In the back yard on Linden Street, there were a pear tree and an apple tree. The smell of the yard in the late summer was of rotted fruit. Sometimes the apples hid little worms. I played in the yard most of the time. Once our dog Suzie got out of the chain-link fence and got into a fight with a neighborhood dog, and ended up with a deep cut on her neck. The vet said it couldn't be stitched because it would get infected, and it had to heal from the inside out.

It is from this house that I first went to school--Saint Patrick's. We lived there until perhaps the middle of second grade, when we moved to Cottage Street.

124 Cottage Street. There was something amusing about the numbering of our homes. The first house we lived in in Lynn, before my memories begin, was 124 Wyman Street. There were rats in that 3rd floor apartment, and my mother was so happy to have her own home, 16 Linden Street. Then we bought a second house, 124 Cottage Street, and later, we moved to 16 Willis Court. No one could explain the significance of 124/16/124/16, but surely it must have had some meaning!

The little house on Linden Street, with its dirt cellar and one heating vent and no sink in the bathroom, had been bought with a down payment of $500 that was Daddy's separation money from the Coast Guard, I think. It seems to me that the house cost $5200, but I could be mistaken about that. The new house on Cottage Street was far more grand. It had a cellar that had a door opening to the street and a wooden floor, and we were told that a bootlegger had run a shop there during Prohibition. There was a safe in the cellar hallway, and Daddy spent a lot of time and effort drilling into it, hoping to find some treasure, but when it was finally opened, what a disappointment! There was a huge hole in the back, and nothing but plaster dust was left inside.

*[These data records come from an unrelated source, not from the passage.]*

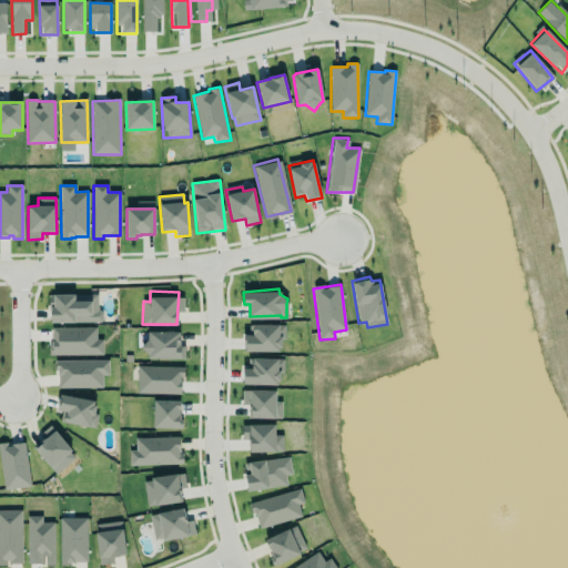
[(48,295),(49,310),(50,310),(50,323),(100,323),(102,320),(102,314),(100,311),(98,311),(98,294),(48,295)]
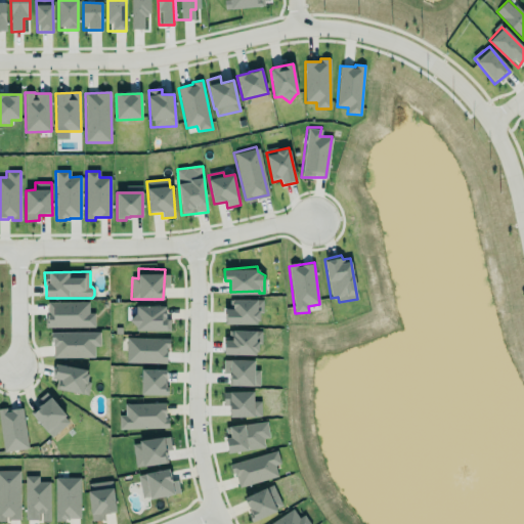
[(232,297),(257,297),(257,300),(262,300),(262,314),(258,314),(258,318),(256,318),(256,322),(223,323),(224,307),(229,306),(229,299),(232,297)]
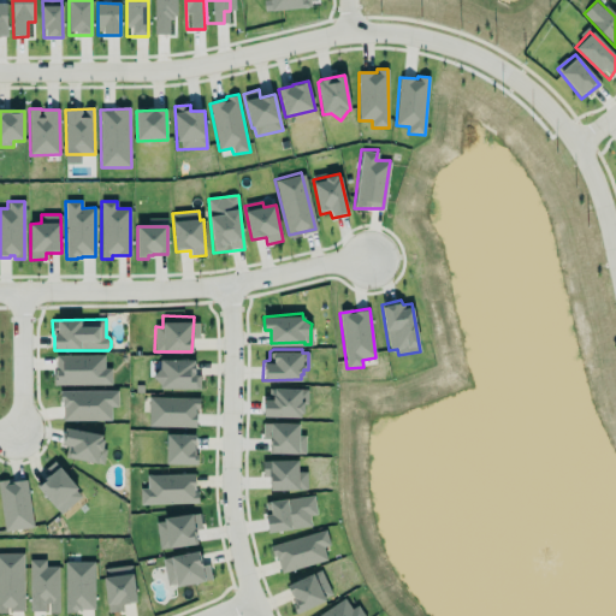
[(55,356),(57,369),(54,371),(54,374),(53,374),(53,385),(111,384),(111,369),(104,369),(104,355),(55,356)]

Upstairs, there was not only a kitchen, pantry, living room and dining room, but a lovely sunroom on the front of the house. That room was unheated, and so could not be used in the cold months. Upstairs, there were 3 bedrooms and a bathroom. And off the back of the house, there was "the spare room," another unheated space that was actually an extra bedroom, but we used it for storage. The floors were hardwood, and the overall feel was that we had really moved up in the world. The yard was large and had room for a little grove of lilac trees, a swingset, a picnic table, a garden which also served as an ice-skating rink in the winter, and we were the proud owners of a double garage. You could rent out a garage stall in the winter for some extra cash.

Not long after we moved in, however, I remember that there began to be worries and anxieties about being able to pay the mortgage. We had bitten off more than we could chew. Talk was of Milk Wars, with the two milk companies under-cutting each other's prices, and I remember my father coming home with a pay envelope that held only $43, and my mother saying Oh Eddie!

A few weeks into 5th grade, we moved for the last time of my childhood, to 16 Willis Court. This house was a 2-family house, and the rent income from renting out the top floor would help make the mortgage payments much easier. Who lived upstairs when we first moved in? I am not sure, maybe it was empty, but early on, we rented it to the Sciarappa family, who also had 5 kids, as we did by that time. There were really only 2 bedrooms, and 7 people, but we made the front room a bedroom for the boys, and the back bedroom a bedroom for me and later Karen, and the side bedroom was Mummy and Daddy's. Eventually, we asked the Sciarappa's to leave, and as their parting shot they let their washing machine flood the house, and our ceiling collapsed. After that, Grammy, Pappy, and Nanny lived upstairs.

We bought a lot of land next door to the house, which somehow alienated all the neighbors right off the bat. It had been a kind of communal property, and no one was happy when we put a fence up to mark it as our own. There were lilac trees in that yard too, and a garden, and later a lean-to greenhouse.